==== Extracted records
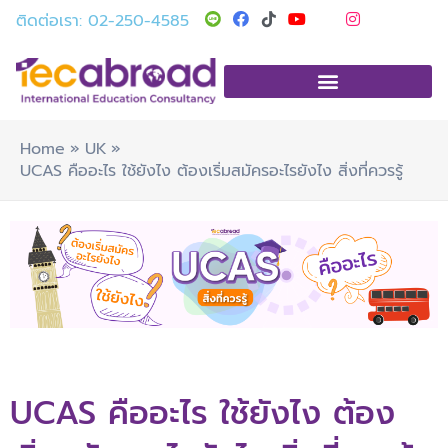
Skip
T
Y
I
ติดต่อเรา: 02-250-4585
i
o
n
to
k
u
s
t
t
t
content
o
u
a
k
b
g
e
r
a
m
Home
UK
UCAS คืออะไร ใช้ยังไง ต้องเริ่มสมัครอะไรยังไง สิ่งที่ควรรู้
UCAS คืออะไร ใช้ยังไง ต้อง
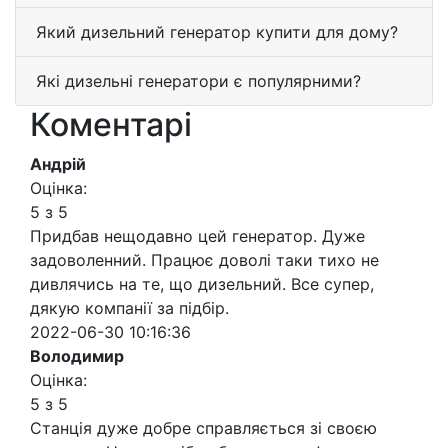
Який дизельний генератор купити для дому?
Які дизельні генератори є популярними?
Коментарі
Андрій
Оцінка:
5 з 5
Придбав нещодавно цей генератор. Дуже
задоволенний. Працює доволі таки тихо не
дивлячись на те, що дизельний. Все супер,
дякую компанії за підбір.
2022-06-30 10:16:36
Володимир
Оцінка:
5 з 5
Станція дуже добре справляється зі своєю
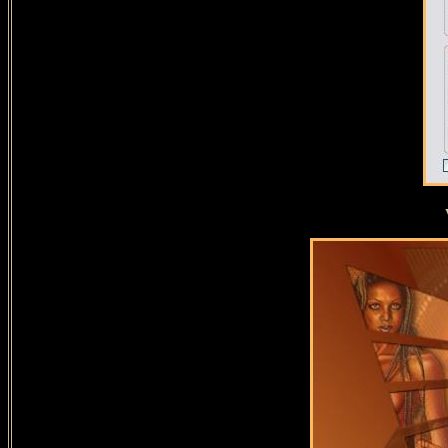
Vous d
========
Exercise:
Beginning with the line that contains "Який дизельний генератор купити для дому?" and going on through the last line above, rewrite those lines as a numbered list, skipping any blank lines and leaving the pictures out.

Response box:
1. Який дизельний генератор купити для дому?
2. Які дизельні генератори є популярними?
3. Коментарі
4. Андрій
5. Оцінка:
6. 5 з 5
7. Придбав нещодавно цей генератор. Дуже
8. задоволенний. Працює доволі таки тихо не
9. дивлячись на те, що дизельний. Все супер,
10. дякую компанії за підбір.
11. 2022-06-30 10:16:36
12. Володимир
13. Оцінка:
14. 5 з 5
15. Станція дуже добре справляється зі своєю
16. Vous d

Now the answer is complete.